*** Opening Material supplied ***

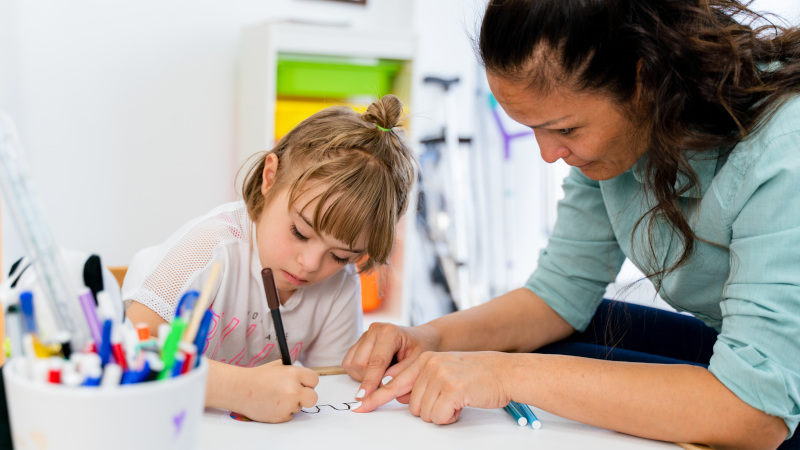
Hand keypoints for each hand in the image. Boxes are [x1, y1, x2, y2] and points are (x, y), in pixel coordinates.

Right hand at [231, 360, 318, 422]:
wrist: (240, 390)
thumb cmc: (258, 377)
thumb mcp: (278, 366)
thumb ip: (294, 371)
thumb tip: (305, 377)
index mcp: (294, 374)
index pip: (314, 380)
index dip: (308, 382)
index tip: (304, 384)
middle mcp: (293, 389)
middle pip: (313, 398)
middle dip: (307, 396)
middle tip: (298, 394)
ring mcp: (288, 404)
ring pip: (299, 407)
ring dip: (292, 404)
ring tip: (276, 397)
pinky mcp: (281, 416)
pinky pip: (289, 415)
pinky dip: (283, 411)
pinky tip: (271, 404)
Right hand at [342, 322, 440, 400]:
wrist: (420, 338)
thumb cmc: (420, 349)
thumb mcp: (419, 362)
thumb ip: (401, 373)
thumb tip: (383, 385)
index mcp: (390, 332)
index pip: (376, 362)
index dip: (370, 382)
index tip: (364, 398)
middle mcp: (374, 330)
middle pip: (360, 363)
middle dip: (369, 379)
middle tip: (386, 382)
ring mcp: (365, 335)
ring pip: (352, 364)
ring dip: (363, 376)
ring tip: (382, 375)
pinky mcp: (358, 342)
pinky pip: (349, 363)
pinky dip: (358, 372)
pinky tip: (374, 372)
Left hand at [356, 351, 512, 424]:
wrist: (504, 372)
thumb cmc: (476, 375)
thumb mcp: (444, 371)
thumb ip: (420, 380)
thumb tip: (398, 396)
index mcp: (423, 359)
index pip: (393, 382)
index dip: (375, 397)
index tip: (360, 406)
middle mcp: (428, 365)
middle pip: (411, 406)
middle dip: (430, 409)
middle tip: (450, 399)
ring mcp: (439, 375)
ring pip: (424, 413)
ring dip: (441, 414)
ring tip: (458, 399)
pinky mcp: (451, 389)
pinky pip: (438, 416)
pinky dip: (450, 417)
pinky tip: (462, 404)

*** Closing Material supplied ***
*** Opening Material supplied ***

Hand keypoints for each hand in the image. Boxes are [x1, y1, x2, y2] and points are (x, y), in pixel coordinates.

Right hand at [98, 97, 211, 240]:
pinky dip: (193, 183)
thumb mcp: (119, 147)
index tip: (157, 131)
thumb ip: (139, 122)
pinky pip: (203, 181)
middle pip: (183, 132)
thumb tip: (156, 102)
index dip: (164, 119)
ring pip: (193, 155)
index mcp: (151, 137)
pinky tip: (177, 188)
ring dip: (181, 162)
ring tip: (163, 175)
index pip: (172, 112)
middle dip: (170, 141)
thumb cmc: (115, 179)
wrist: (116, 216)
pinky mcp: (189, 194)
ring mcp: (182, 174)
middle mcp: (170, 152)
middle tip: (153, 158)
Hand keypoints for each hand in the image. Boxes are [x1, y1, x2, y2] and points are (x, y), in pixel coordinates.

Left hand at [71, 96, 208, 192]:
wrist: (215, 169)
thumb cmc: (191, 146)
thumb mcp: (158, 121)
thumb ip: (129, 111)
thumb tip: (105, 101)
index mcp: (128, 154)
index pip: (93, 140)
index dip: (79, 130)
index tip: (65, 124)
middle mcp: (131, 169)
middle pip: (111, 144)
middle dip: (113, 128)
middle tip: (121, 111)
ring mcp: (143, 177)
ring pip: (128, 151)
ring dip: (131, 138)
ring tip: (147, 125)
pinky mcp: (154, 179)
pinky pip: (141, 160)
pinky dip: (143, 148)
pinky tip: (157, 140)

*** Closing Material supplied ***

**Exercise:**
Reproduce the lines above, beginning at the line with "ring pip: (299, 407)" and stopping after the line with "pinky tip: (462, 404)", exactly as they are.

**Answer space:**
ring pip: (299, 407)
ring dip: (292, 404)
ring tip: (276, 397)
pinky mcp: (281, 416)
pinky pip: (289, 415)
pinky dip: (283, 411)
pinky tip: (271, 404)
Right hand at [342, 322, 440, 400]:
wrist: (420, 338)
thumb cmc: (420, 349)
thumb mcp: (419, 362)
thumb ip: (401, 373)
thumb tip: (383, 385)
index mcp: (390, 332)
index pip: (376, 362)
index dip: (370, 382)
index tip: (364, 398)
middle mcp: (374, 330)
middle pip: (360, 363)
middle dip: (369, 379)
middle tip: (386, 382)
ring mcp: (365, 335)
ring pip: (352, 364)
ring dip: (363, 376)
ring tip: (382, 375)
pinky mcp: (358, 342)
pinky pip: (349, 363)
pinky dip: (358, 372)
pinky tip: (374, 372)
Left hand at [356, 351, 512, 424]:
wrist: (504, 372)
thumb cmc: (476, 375)
thumb mcp: (444, 371)
thumb ip: (420, 380)
thumb tip: (398, 396)
index mcp: (423, 359)
index pip: (393, 382)
index dip: (375, 397)
index tip: (360, 406)
middle mcp: (428, 365)
middle pip: (411, 406)
middle dip: (430, 409)
middle tip: (450, 399)
ring mcp: (439, 375)
ring pip: (424, 413)
ring dip: (441, 414)
ring tip: (458, 399)
pinky mcp: (451, 389)
pinky pip: (438, 416)
pinky dip: (450, 417)
pinky tip: (462, 404)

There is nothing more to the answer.